En Tunisie, seul pays pour lequel le printemps arabe a engendré une amélioration sensible sur le plan démocratique, la mort du président Essebsi fait entrer le pays dans une autre transition politique. À l’aube du second tour de élection présidentielle, la situation est floue. Les deux candidats n’étaient pas favoris. Le premier, Kaïs Saïed, est un juriste islamo-conservateur, ancien professeur à l’université. Sa personnalité et ses idées restent assez méconnues. Le second, l’homme d’affaire Nabil Karoui, sort tout juste de prison. Il était incarcéré au moment du premier tour et a réclamé un report de l’élection.

La Tunisie risque également d’aborder un virage important. Le paysage politique est divisé. Aucune majorité ne s’est véritablement dégagée lors des élections législatives, remportées par le parti Ennahda, en recul.

À cela, il faut ajouter l’incertitude politique en Israël, acteur important au Moyen-Orient. Ni Benny Gantz ni Benyamin Nétanyahou ne parviennent pour l’heure à former une coalition. Le leader du « Likoud », recordman en matière de longévité au pouvoir, pourrait en être écarté. De quoi rendre possible une évolution sensible de la politique étrangère israélienne. En revanche s’il reste au pouvoir, annexer la vallée du Jourdain qui représente 30% de la Cisjordanie – comme il l’a promis avant l’élection – serait une manœuvre aux lourdes conséquences, et qui éloignerait un peu plus la perspective d’un rapprochement vers la paix. Rappelons que les États-Unis ont prévu un plan de paix inédit, présenté par Jared Kushner en juin, avec notamment l’investissement de 50 milliards de dollars sur dix ans.

Début septembre, des échange de tirs ont relancé les tensions entre Israël et le Hezbollah libanais. Elles faisaient suite à une frappe israélienne qui a tué deux membres du Hezbollah en… Syrie.
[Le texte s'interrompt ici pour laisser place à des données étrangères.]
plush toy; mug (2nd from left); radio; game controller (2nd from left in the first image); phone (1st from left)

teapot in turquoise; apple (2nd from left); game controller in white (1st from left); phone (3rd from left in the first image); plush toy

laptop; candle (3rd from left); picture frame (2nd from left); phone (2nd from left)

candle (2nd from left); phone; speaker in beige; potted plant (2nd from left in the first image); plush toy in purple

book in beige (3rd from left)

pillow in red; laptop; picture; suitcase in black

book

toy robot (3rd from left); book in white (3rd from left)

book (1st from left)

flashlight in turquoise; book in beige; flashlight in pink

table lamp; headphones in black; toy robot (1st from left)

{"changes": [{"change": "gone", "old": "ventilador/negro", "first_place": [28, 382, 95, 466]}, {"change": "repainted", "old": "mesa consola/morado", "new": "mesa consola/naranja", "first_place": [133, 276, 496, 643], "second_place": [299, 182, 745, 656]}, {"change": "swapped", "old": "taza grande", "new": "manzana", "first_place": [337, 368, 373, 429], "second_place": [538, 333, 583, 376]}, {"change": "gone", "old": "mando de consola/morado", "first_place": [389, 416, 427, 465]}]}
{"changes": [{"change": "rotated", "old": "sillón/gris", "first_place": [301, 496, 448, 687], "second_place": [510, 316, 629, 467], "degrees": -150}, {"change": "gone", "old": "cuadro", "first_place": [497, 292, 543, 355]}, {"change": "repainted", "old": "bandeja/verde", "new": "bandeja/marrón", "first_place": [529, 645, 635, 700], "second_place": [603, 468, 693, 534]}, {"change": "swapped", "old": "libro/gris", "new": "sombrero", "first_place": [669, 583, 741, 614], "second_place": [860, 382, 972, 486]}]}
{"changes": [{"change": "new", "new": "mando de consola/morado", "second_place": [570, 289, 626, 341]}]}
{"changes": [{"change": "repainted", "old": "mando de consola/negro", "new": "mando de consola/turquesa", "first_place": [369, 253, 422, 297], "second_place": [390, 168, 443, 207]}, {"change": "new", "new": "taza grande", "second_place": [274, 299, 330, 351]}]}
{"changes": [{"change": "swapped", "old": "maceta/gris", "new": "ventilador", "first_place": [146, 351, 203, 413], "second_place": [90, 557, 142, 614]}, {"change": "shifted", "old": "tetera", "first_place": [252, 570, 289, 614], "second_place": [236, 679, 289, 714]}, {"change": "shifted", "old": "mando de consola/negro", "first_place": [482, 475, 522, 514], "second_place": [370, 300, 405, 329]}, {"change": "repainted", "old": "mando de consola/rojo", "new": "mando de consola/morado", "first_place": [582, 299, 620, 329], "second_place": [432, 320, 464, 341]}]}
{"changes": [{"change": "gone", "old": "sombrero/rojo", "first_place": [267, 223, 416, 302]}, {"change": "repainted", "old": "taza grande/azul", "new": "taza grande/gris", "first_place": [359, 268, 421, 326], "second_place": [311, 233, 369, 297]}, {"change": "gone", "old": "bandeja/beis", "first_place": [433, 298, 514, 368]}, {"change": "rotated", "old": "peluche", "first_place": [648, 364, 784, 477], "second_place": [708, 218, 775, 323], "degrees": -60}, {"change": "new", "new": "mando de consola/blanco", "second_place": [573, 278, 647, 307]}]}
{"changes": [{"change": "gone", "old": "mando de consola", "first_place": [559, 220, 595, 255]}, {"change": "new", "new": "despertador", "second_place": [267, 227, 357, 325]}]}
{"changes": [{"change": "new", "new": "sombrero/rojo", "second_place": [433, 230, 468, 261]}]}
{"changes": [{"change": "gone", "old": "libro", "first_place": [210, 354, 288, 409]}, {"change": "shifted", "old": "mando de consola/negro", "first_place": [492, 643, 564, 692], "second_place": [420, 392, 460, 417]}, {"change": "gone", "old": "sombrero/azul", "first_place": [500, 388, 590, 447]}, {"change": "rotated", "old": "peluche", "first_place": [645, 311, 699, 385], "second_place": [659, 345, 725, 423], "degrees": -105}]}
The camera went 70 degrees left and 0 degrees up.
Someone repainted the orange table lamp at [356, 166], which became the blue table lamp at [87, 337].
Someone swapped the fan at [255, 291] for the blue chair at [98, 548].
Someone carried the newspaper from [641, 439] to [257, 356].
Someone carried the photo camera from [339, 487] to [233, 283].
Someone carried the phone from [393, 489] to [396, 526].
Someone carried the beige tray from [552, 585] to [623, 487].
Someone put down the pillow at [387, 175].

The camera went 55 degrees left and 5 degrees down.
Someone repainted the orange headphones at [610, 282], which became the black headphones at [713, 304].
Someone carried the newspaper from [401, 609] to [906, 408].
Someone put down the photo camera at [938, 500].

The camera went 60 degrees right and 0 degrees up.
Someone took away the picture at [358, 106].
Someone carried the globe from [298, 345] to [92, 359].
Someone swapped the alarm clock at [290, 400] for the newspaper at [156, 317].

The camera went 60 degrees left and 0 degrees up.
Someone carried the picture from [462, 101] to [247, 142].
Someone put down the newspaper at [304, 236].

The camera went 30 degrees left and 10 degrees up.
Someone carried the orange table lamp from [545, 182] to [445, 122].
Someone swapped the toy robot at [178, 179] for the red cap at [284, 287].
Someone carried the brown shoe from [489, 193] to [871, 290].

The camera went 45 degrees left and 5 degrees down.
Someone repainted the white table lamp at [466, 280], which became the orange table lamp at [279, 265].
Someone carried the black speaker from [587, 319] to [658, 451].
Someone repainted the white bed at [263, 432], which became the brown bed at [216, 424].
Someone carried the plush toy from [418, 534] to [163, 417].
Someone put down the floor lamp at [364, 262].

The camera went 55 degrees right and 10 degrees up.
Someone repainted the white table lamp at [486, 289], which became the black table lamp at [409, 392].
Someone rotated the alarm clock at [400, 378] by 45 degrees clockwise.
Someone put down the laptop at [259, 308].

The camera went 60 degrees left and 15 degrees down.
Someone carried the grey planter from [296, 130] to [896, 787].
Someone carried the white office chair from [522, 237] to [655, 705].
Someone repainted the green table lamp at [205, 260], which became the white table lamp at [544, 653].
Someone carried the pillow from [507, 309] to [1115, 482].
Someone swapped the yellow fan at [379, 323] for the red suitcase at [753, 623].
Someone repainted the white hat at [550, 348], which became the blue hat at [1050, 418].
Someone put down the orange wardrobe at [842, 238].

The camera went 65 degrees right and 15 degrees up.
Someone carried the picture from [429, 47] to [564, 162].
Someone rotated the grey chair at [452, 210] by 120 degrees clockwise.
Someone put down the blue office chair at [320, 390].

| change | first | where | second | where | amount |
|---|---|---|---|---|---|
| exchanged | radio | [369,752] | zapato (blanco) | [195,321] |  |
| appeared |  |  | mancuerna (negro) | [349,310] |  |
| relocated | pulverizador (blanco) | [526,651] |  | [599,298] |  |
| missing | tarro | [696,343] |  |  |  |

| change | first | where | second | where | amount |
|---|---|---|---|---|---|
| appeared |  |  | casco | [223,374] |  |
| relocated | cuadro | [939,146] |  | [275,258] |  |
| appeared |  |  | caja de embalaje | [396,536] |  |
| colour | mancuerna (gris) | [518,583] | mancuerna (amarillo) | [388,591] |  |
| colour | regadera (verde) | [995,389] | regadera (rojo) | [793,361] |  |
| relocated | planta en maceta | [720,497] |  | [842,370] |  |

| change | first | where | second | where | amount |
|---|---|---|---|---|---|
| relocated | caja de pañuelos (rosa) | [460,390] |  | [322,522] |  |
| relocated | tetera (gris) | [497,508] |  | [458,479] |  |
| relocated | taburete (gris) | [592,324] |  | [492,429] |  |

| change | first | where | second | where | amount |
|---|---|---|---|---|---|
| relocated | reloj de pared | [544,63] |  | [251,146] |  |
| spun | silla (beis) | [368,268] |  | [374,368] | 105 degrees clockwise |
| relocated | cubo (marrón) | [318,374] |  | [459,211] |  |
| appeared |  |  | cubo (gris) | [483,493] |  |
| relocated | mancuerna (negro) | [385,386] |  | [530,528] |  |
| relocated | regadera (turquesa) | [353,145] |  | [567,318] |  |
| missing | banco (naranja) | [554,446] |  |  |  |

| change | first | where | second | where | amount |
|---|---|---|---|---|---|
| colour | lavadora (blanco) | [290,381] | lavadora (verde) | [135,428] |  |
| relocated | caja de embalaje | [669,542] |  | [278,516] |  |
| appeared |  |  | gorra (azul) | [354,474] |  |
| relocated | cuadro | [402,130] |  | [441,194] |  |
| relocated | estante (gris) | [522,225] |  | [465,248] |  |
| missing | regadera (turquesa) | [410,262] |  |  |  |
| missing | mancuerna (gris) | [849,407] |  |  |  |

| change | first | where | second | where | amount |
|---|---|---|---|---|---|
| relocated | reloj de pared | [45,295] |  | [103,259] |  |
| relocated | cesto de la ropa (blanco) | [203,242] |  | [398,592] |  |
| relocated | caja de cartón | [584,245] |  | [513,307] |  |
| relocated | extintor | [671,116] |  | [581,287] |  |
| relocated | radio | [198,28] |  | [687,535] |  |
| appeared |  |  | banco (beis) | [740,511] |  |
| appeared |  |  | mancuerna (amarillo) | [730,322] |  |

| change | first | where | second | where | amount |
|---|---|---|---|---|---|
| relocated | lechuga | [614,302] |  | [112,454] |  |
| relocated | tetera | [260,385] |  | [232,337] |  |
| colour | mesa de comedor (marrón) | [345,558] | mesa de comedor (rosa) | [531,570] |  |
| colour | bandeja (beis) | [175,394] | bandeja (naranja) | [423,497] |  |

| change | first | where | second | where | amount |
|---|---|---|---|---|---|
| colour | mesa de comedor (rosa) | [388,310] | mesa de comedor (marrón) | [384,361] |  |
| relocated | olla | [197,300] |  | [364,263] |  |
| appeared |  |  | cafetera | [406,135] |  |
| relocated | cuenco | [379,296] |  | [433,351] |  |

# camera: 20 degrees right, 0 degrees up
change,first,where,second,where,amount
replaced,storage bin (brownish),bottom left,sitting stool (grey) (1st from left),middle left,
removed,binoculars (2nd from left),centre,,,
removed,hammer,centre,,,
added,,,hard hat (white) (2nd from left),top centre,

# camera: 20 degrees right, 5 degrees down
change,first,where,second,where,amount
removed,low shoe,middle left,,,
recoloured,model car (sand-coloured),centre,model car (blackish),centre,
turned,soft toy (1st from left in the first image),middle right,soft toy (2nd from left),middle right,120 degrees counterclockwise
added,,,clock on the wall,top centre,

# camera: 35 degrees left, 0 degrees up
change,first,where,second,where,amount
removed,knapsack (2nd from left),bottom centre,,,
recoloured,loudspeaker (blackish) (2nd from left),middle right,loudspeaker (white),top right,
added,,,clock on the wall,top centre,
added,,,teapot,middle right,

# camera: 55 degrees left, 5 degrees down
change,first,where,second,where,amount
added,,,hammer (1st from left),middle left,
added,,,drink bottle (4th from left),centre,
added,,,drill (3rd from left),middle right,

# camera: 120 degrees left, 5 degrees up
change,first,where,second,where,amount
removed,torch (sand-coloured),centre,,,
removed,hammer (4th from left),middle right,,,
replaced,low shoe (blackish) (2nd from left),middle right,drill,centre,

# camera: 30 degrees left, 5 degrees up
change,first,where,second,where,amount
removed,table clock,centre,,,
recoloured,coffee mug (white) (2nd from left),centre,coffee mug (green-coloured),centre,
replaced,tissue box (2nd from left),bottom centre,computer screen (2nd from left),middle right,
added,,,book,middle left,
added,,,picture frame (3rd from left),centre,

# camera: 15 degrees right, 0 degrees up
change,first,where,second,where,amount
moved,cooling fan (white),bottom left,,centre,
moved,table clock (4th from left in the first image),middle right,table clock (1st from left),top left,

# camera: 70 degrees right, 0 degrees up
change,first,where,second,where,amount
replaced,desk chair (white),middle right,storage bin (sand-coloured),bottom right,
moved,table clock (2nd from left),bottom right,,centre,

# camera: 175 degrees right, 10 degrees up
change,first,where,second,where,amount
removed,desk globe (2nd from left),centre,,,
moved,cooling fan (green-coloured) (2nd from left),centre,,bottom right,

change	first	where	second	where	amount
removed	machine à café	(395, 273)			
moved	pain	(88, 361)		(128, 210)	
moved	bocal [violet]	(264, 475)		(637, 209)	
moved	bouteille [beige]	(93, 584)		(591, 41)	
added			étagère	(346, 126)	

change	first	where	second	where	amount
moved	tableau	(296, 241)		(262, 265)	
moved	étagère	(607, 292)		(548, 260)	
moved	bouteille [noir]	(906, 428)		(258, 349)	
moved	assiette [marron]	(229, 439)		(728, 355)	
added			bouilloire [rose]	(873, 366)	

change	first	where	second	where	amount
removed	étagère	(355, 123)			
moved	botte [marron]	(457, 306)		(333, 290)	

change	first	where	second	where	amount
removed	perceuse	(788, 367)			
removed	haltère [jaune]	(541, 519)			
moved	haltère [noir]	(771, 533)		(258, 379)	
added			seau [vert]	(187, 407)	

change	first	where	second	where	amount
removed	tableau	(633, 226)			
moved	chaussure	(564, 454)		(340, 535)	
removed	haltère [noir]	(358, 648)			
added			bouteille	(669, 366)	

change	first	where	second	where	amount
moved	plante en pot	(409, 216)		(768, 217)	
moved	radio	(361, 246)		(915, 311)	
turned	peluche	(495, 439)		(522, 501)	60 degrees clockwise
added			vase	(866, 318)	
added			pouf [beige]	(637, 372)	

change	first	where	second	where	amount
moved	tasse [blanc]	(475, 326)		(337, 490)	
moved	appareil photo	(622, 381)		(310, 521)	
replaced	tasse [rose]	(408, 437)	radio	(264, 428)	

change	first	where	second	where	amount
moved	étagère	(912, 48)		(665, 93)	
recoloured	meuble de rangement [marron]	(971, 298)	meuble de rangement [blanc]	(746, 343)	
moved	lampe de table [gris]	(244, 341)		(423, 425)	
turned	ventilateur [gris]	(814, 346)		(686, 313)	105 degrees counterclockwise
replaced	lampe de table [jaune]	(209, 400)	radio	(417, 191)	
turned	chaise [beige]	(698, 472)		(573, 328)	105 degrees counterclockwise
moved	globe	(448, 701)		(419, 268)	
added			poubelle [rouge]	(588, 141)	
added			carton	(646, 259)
Le chef du Hezbollah a qualifié de « premier acte d’agression » d’Israël au Liban depuis la guerre de 2006. Un fait qui semble donc ici aussi majeur.

Une séquence clé

L’imminent retrait américain en Syrie et probablement en Afghanistan, la contestation du pouvoir en Égypte, en Irak, et en Algérie, la transition politique au Soudan et en Tunisie, le bourbier yéménite et la guerre civile en Libye ou encore l’incertitude politique en Israël, semblent plonger la région à différents degrés, dans un grand bouleversement. Chaque État est l’objet de mouvements ou soubresauts propres, mais inévitablement liés. Une recomposition semble sur le point de s’opérer sur plusieurs terrains. Dans ce cadre, et sur fond de tensions entre l’Iran et l’Arabie saoudite, l’influence de la diplomatie des acteurs européens et surtout de la France, qui ne connait pour l’heure que des échecs sur le sujet, jouera un rôle fondamental. Les crises migratoires et les problèmes de terrorisme nés du chaos, seront de facto liés à la tournure que prendra la transition. Celle-ci peut s’orienter vers une atténuation des conflits et du désordre, comme vers une aggravation des crises. La sécurité et la stabilité du monde en dépendent.